6. Magang Tanpa Bayaran
Generasi sebelumnya mungkin menerima magang tanpa bayaran sebagai jalan untuk menambah pengalaman. Namun bagi Gen Z, hal ini tidak realistis. Dengan biaya hidup dan utang pendidikan yang tinggi, magang tanpa kompensasi justru dianggap merugikan. Mereka lebih menghargai perusahaan yang memberi pelatihan sekaligus imbalan layak.
Perubahan Realitas Ekonomi dan Harapan Baru
Menurut pakar bisnis, perbedaan ini juga dipicu oleh kondisi ekonomi yang semakin berat. Harga sewa rumah melonjak, biaya hidup meningkat, dan utang pendidikan menumpuk. Jika 20 tahun lalu pekerjaan bergaji rendah bisa cukup untuk bertahan hidup, kini situasinya berbeda.
Gen Z tidak bisa lagi mengandalkan pekerjaan entry-level tradisional untuk memenuhi kebutuhan dasar sehingga mereka mencari pekerjaan dengan gaji lebih baik, fleksibilitas, serta peluang pengembangan diri. Ini adalah cara mengubah peta dunia kerja dengan berani menolak pekerjaan yang dianggap tidak layak.

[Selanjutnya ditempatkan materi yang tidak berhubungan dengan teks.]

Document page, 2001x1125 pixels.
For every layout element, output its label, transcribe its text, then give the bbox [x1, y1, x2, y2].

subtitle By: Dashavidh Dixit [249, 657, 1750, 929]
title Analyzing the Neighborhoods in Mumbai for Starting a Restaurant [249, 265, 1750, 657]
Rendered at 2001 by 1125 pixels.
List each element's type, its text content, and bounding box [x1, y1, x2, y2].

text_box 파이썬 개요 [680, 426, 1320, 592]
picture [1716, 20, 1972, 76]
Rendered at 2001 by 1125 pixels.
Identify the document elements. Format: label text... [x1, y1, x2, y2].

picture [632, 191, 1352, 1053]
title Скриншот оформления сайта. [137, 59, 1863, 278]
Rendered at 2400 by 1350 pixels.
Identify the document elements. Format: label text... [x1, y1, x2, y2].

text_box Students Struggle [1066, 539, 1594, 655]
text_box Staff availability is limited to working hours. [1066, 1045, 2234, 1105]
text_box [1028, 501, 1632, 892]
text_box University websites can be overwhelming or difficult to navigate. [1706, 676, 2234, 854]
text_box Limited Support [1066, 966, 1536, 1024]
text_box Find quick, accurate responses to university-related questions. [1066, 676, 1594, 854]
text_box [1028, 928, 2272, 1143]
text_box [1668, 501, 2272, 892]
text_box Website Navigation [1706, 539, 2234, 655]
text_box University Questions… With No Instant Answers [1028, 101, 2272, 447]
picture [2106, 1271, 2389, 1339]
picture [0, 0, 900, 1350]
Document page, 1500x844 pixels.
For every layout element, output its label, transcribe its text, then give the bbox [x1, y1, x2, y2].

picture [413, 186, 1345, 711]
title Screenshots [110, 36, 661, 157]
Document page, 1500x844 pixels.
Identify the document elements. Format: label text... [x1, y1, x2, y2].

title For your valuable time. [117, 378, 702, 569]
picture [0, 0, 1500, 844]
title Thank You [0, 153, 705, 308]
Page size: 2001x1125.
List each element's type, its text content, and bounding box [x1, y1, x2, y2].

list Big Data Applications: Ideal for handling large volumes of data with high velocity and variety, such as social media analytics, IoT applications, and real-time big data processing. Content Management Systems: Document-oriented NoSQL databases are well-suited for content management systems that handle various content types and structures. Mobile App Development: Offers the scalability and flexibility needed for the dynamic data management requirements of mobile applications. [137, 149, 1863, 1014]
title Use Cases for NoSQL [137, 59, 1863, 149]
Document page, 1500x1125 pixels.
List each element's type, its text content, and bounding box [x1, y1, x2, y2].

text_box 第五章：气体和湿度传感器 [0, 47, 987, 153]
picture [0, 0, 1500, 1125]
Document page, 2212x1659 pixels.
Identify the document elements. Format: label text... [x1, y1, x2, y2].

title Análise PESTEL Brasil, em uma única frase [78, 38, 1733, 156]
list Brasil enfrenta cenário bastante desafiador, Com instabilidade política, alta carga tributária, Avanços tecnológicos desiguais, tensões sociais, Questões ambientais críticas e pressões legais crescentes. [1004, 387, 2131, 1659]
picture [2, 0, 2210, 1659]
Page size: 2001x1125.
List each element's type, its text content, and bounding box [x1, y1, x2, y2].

Tidak hanya mengejar gaji, tetapi juga menuntut keseimbangan hidup, lingkungan kerja sehat, dan prospek karier yang jelas. Pergeseran ini seharusnya menjadi alarm bagi perusahaan untuk menyesuaikan strategi rekrutmen dan manajemen tenaga kerja. Dunia kerja kini bukan hanya soal memberi pekerjaan, melainkan juga menciptakan ruang yang sesuai dengan harapan generasi baru.